The Director, Neil Jameson, stated that according to academic research Muslims are not likely to take part in many aspects of civil society with many living in poverty. He feels that it is in the best interests of the entire nation to have a lively civil society, one that will challenge those in power and hold them accountable.

Citizens UK’s mission is to develop the capacity and skills of communities in the country to become more involved. They have, however, discovered, that several Muslim leaders in the UK have withdrawn from public life in fears of being labeled as extremists for their Islamic faith. Groups who work in collaboration with Islamic institutions are being criticized for their involvement with “alleged extremists.”

Citizens UK are finding it a constant struggle to involve the Muslim community in the work they are doing, the most disadvantaged communities in particular. Jamieson stated: “Inclusion in democratic action is the best alternative to apathy, sectarianism, and violence.” He hopes that in time to come the commissioners will have a series of recommendations which both the civil society, as well as the government and business sectors, will be able to act on to bring about change.

captureThe Commission are set to organize hearings in numerous locations across the country and include those where Citizens UK is actively working with civil society institutions.

Grieve says that civil society should be accessible to everyone, as a “fractured social system” will only make matters worse. A minority of the younger Muslim generation still see IS as a better option than their current home situations.

The most effective way to deal with the situation is to engage with those involved.
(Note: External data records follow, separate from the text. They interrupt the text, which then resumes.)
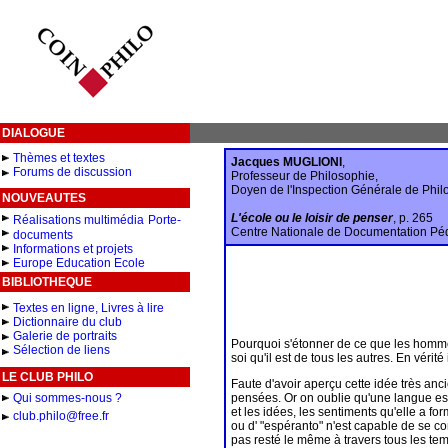
DIALOGUE
Thèmes et textes
Jacques MUGLIONI
,
Forums de discussion
Professeur de Philosophie,
Doyen de l'Inspection Générale de Phil
NOUVEAUTES
L'école ou le loisir de penser
, p. 265
Réalisations multimédia
Porte-
Centre Nationale de Documentation Pé
documents
Informations et projets
Europe Education Ecole
BIBLIOTHEQUE
Textes en ligne, Livres à lire
Dictionnaire du club
Galerie de portraits
Pourquoi s'étonner de ce que les homme
Sélection de liens
soi qu'il est de tous les autres. En vérité
LE CLUB PHILO
Faute d'avoir aperçu cette idée très anc
Qui sommes-nous ?
pensées. Or on oublie qu'une langue es
et les idées, les sentiments qu'elle a 
club.philo@free.fr
ou d' "espéranto" n'est capable de se co
pas resté le même à travers tous les tem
The hearings began in London and Cardiff, and the commission has since held numerous hearings in other locations after which they could reflect upon and draw up a report as well as recommendations for Muslims and other groups to sign up for voluntarily.

It is so often that threats to security stem from individuals or groups who are seen as outsiders but they also need to be inspired and have more opportunities so that everyone can participate in the community together.